Bristol’s pioneering Watershed cinema and media centre has received funding to build on the creativity and compassion of communities during the Covid-19 pandemic through stories, narratives and public imagination projects.
The National Lottery Community Fund has given £49,500 to the Towards Equitable Futures programme, enabling Watershed to work with a design team that includes Zahra Ash-Harper (its independent creative director of inclusion), Bill Sharpe (independent futures practitioner and researcher in science, technology and society), Rife (the online magazine that supports young people to have their voices heard) and Pervasive Media Studio community to together imagine a new future.
They will bring together a community of 165 creatives, researchers, students and companies drawn from cultures and backgrounds across Bristol.
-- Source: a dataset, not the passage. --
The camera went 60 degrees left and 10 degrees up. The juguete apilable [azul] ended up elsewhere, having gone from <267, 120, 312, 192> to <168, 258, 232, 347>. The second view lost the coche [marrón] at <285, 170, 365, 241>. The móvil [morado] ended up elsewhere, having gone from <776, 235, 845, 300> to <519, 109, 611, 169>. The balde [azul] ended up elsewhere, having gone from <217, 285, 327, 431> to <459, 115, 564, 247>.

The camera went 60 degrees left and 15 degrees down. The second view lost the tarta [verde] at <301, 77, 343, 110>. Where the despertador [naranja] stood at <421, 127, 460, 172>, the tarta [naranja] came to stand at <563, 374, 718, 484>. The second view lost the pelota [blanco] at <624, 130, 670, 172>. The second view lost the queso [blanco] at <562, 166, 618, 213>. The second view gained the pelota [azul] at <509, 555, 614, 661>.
The work is to be created in the Pervasive Media Studio, using art and creative technology to explore, interrogate and invent the future.
They will work side by side, meet regularly and engage in shared action around themes such as technology, ethics and sustainability.
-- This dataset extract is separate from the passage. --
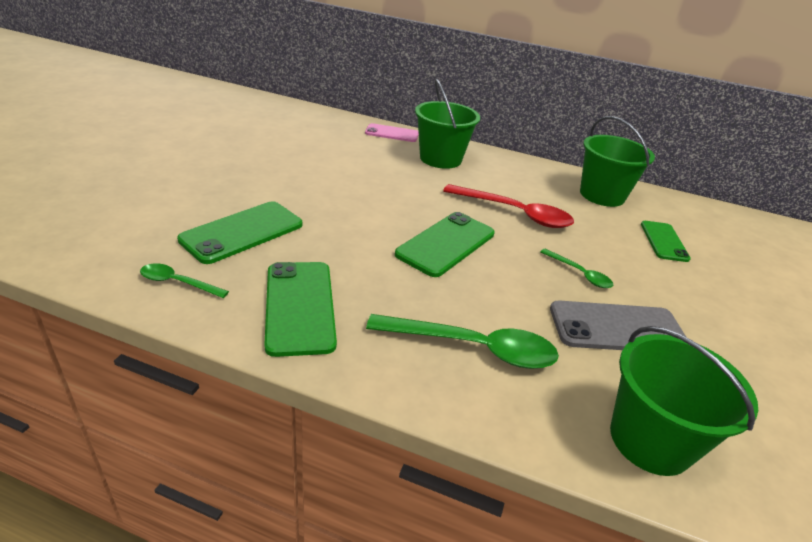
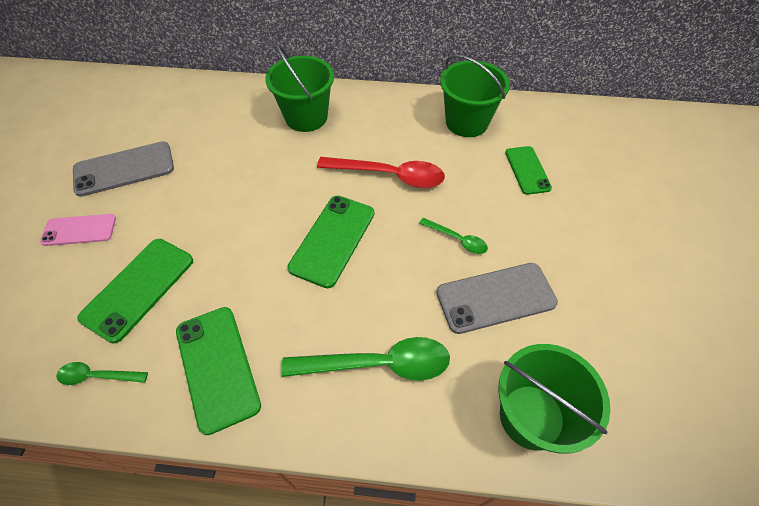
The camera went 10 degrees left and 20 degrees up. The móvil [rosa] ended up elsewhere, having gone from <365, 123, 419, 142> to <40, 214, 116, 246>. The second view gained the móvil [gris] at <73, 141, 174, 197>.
will take as its starting point the fact that change is common currency but is still not fully representative and that while change has happened, it has been on the interdependent structures of white privilege, patriarchy and extractive capitalism, therefore full participation has not always been possible.
Pervasive Media Studio executive producer Jo Lansdowne said: “We want to say a huge thank you to The National Lottery and its players for the opportunity to look to the future with courage and imagination.
“Built around creative technology and film the Watershed community is known for challenging the dominant structures of art, society and technology.
“We hope that this project will inform how we rebuild Watershed as a key part of the creative ecology, offering a model for others to learn from – a ‘regenerative compass’ to navigate the future as individuals in relation to our communities and the systems within which they exist.”
Watershed is one of 51 organisations across the UK to receive a grant of up to £50,000 through the Emerging Futures Fund. The funding, from the largest funder of community activity in the UK, will help harness the creativity of civil society and amplify the voices of communities through stories, narratives and public imagination projects.